Case Presentation: A 83-year-old woman of Chinese origin with remote history of breast cancer and pulmonary fibrosis of unknown etiology presented to care with one month of fevers, night sweats, malaise, and cough. After three negative acid-fast bacillus (AFB) smears and CT chest showing chronic right apical scarring during hospital admission, she was discharged on oral antibiotics for suspected community acquired pneumonia and COPD exacerbation. Several weeks later, she was admitted to the hospital with persistent fevers, night sweats, and malaise. Working diagnoses included infectious, malignant, and inflammatory etiologies. Infectious Disease experts were consulted several days into her hospital course and recommended repeat AFB smear with nucleic acid amplification test (NAAT). She was discharged again after three negative AFB smears and with her tuberculosis NAAT result pending. She had planned follow-up after her hospitalization with her primary care provider. Two days after discharge, her primary physician was notified of the positive NAAT result.

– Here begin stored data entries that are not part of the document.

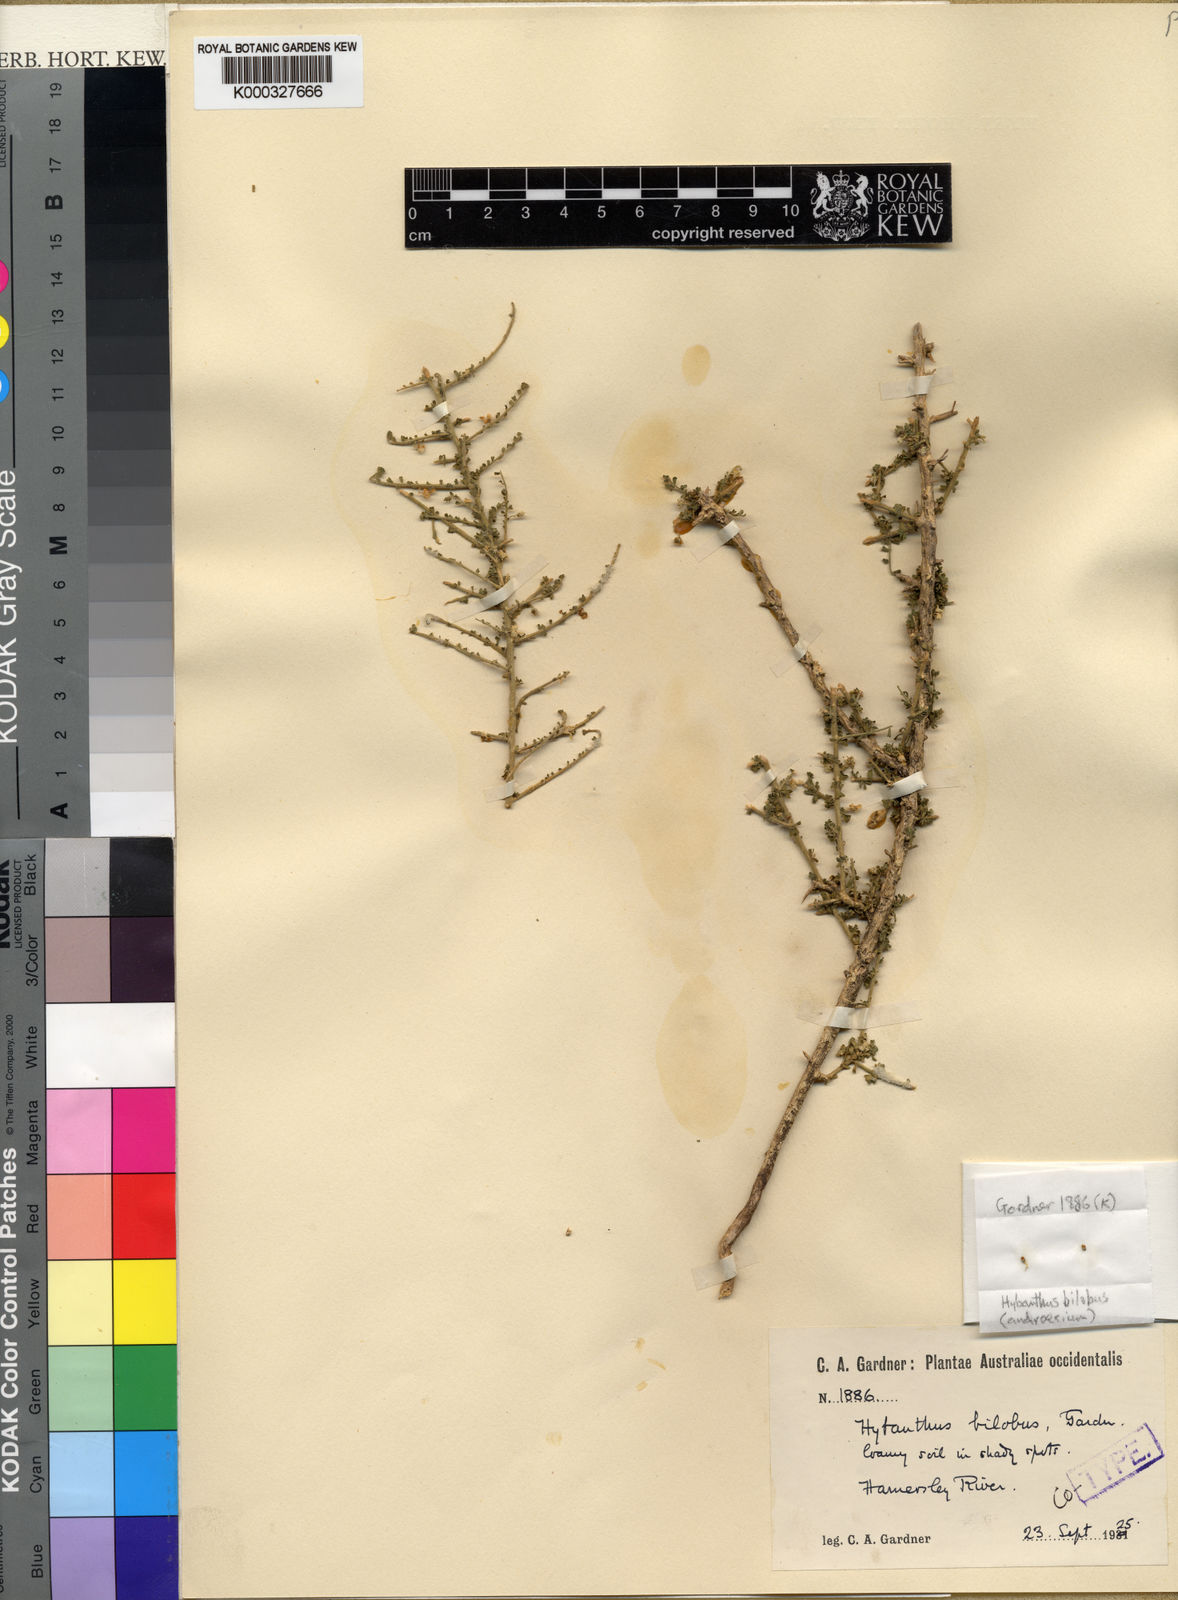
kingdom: Plantae
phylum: Tracheophyta
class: Magnoliopsida
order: Malpighiales
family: Violaceae
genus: Hybanthus
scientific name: Hybanthus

Discussion: Factors at multiple levels — patient, provider cognition, diagnostic testing, and health system — likely contributed to the delayed diagnosis of pulmonary tuberculosis for this case. The woman’s complex history of pulmonary fibrosis, COPD, and underlying structural lung damage may have led to anchoring and premature closure on diagnoses other TB. Importantly, given the limited sensitivity of AFB smears alone when pulmonary TB is suspected, providers were likely falsely reassured by negative AFB smears during two different hospital admissions. This erroneous Bayesian reasoning was enabled by the hospital’s TB evaluation algorithm that messaged three negative AFB smears as sufficient for TB “rule-out”. Furthermore, NAAT was not part of the hospital’s TB evaluation algorithm and was a send-out test requiring several days of waiting until the results returned.

Conclusions: Pulmonary TB is a “can’t miss” diagnosis: the individual and public health implications are morbid if diagnosis is missed or delayed. Patient, provider, diagnostic testing, and health system “risk factors” can all contribute to delayed or missed pulmonary TB diagnosis. Providers and institutions must be particularly mindful of the limited test characteristics of microbiological testing for TB. Individual providers should incorporate their pre-test probability of TB when interpreting TB testing results to avoid fallacies in Bayesian reasoning. Hospitals should strongly consider the addition of NAAT to standard “rule-out” algorithms for evaluating pulmonary TB and should educate providers on institution-specific TB testing algorithms.